(Bloomberg) -- Argentine Finance Minister Luis Caputo will become the president of the country’s central bank after Federico Sturzenegger resigned, according to a statement Thursday evening from the ministry.
Nicolas Dujovne will lead a united Ministry of Finance and Treasury, the government said. Sturzeneger’s departure was followed by a slew of resignations among the bank’s senior staff.
The change at the central bank’s helm comes after the Argentine peso tumbled 6.1 percent Thursday to a new all-time low of 27.7 per dollar. Investor concerns mounted that monetary policy was becoming even more inconsistent.
Sturzenegger said in on Twitter Thursday evening his credibility “deteriorated” in the past few months because of various reasons.
Sturzenegger, an MIT-trained economist, oversaw the central bank during President Mauricio Macri’s first two years in office.
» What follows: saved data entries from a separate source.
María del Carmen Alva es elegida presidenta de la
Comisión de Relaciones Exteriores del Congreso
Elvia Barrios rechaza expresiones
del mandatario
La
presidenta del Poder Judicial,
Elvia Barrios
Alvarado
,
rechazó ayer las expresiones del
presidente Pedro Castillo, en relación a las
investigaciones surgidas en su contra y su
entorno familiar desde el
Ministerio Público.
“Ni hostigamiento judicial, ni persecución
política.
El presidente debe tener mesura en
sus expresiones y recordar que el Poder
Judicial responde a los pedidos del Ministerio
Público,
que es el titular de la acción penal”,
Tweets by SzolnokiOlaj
He became the chief policymaker in December 2015 as Macri attempted to unwind a decade of economic mismanagement and reintegrate Argentina into the global economy. Sturzenegger, 52, moved quickly to dismantle currency controls and make the peso a free-floating currency, helping to fulfill Macri’s campaign promises to open up the economy and attract investment.
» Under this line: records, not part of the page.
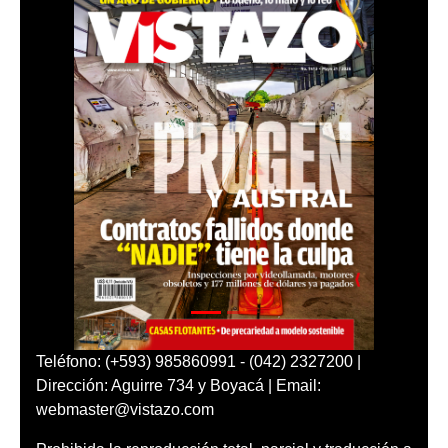
Teléfono: (+593) 985860991 - (042) 2327200 |
Dirección: Aguirre 734 y Boyacá | Email:
webmaster@vistazo.com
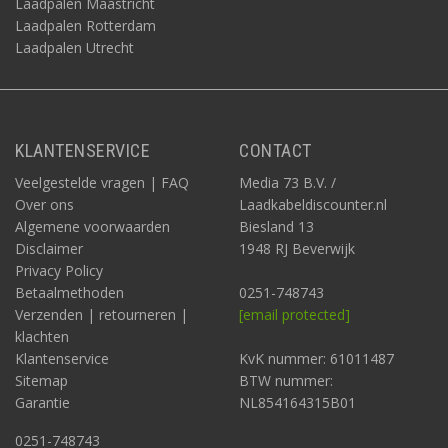
Laadpalen Maastricht
Laadpalen Rotterdam
Laadpalen Utrecht
KLANTENSERVICE
CONTACT
Veelgestelde vragen | FAQ
Media 73 B.V. /
Over ons
Laadkabeldiscounter.nl
Algemene voorwaarden
Biesland 13
Disclaimer
1948 RJ Beverwijk
Privacy Policy
Betaalmethoden
0251-748743
Verzenden | retourneren |
[email protected]
klachten
Klantenservice
KvK nummer: 61011487
Sitemap
BTW nummer:
Garantie
NL854164315B01
0251-748743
More recently, the Sturzenegger sought to arrest a decline in the currency last month by raising interest rates to the highest in the world at 40 percent, while the government negotiated a $50 billion credit line with the International Monetary Fund. Sturzenegger said last week that the central bank would only intervene in the market in "disruptive situations" and that the currency would operate with normality.
In a separate statement, the central bank said Mariano Flores Vidal, general manager, Demian Reidel, second vice president and Andres Neumeyer, chief economist, also resigned from the bank.